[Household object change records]

※

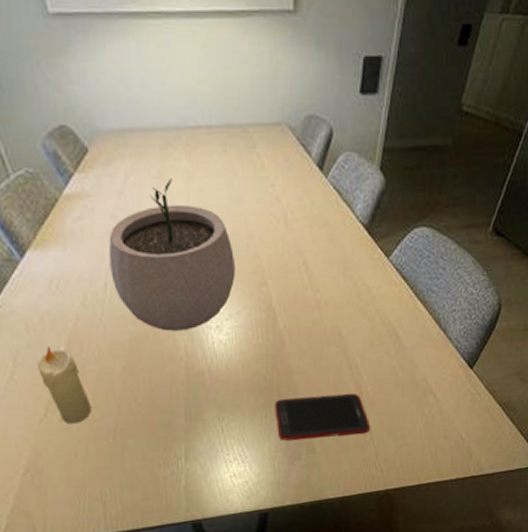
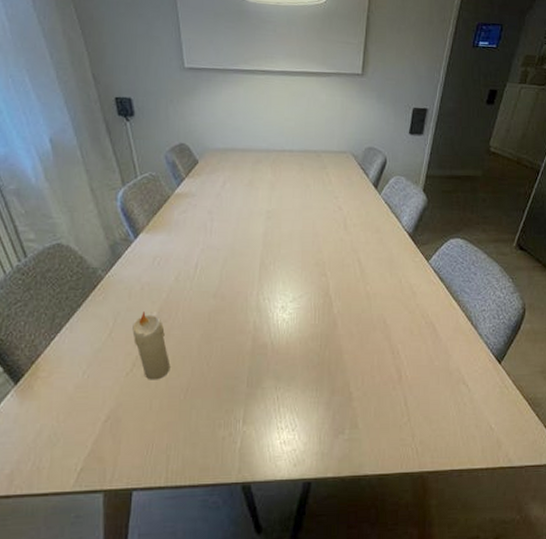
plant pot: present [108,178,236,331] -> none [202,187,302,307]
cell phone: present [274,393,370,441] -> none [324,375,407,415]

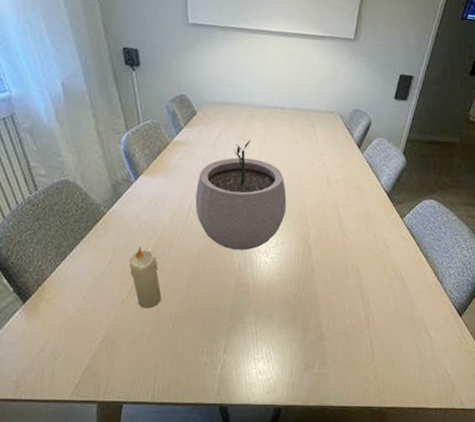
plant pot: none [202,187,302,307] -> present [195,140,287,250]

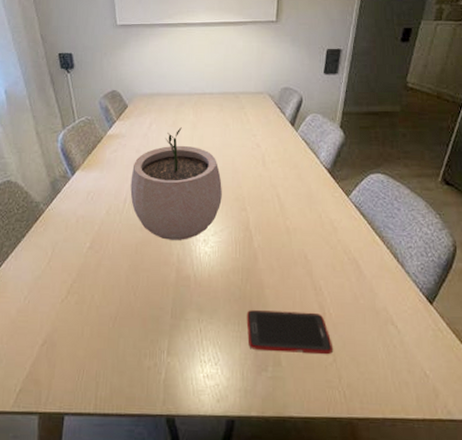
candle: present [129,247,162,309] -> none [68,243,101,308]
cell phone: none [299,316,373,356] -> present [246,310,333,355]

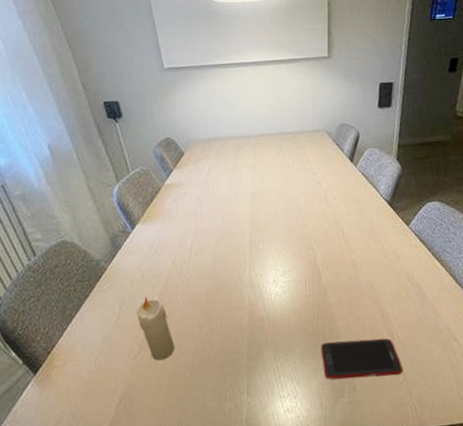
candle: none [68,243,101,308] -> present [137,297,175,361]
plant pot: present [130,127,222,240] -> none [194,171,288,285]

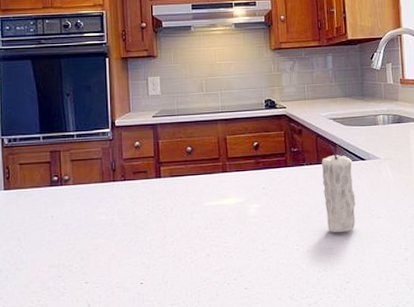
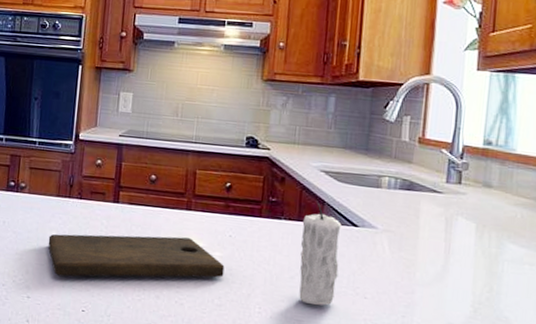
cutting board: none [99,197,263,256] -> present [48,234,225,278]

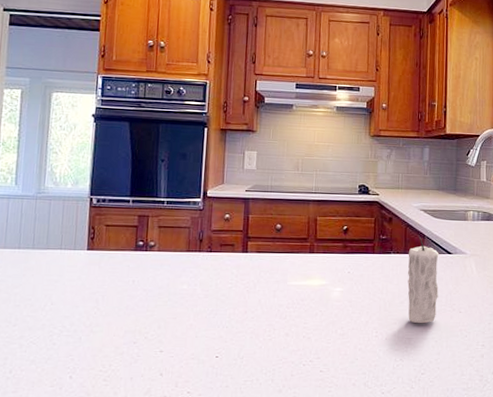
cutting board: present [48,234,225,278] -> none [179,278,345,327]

※

• [Requirement]:
From the line holding "cell phone: none" to the line holding "cutting board: none", both included, retype the entries above exactly and drop the pictures.

• [Solution for this task]:
cell phone: none [299,316,373,356] -> present [246,310,333,355]

candle: none [68,243,101,308] -> present [137,297,175,361]
plant pot: present [130,127,222,240] -> none [194,171,288,285]

cutting board: none [99,197,263,256] -> present [48,234,225,278]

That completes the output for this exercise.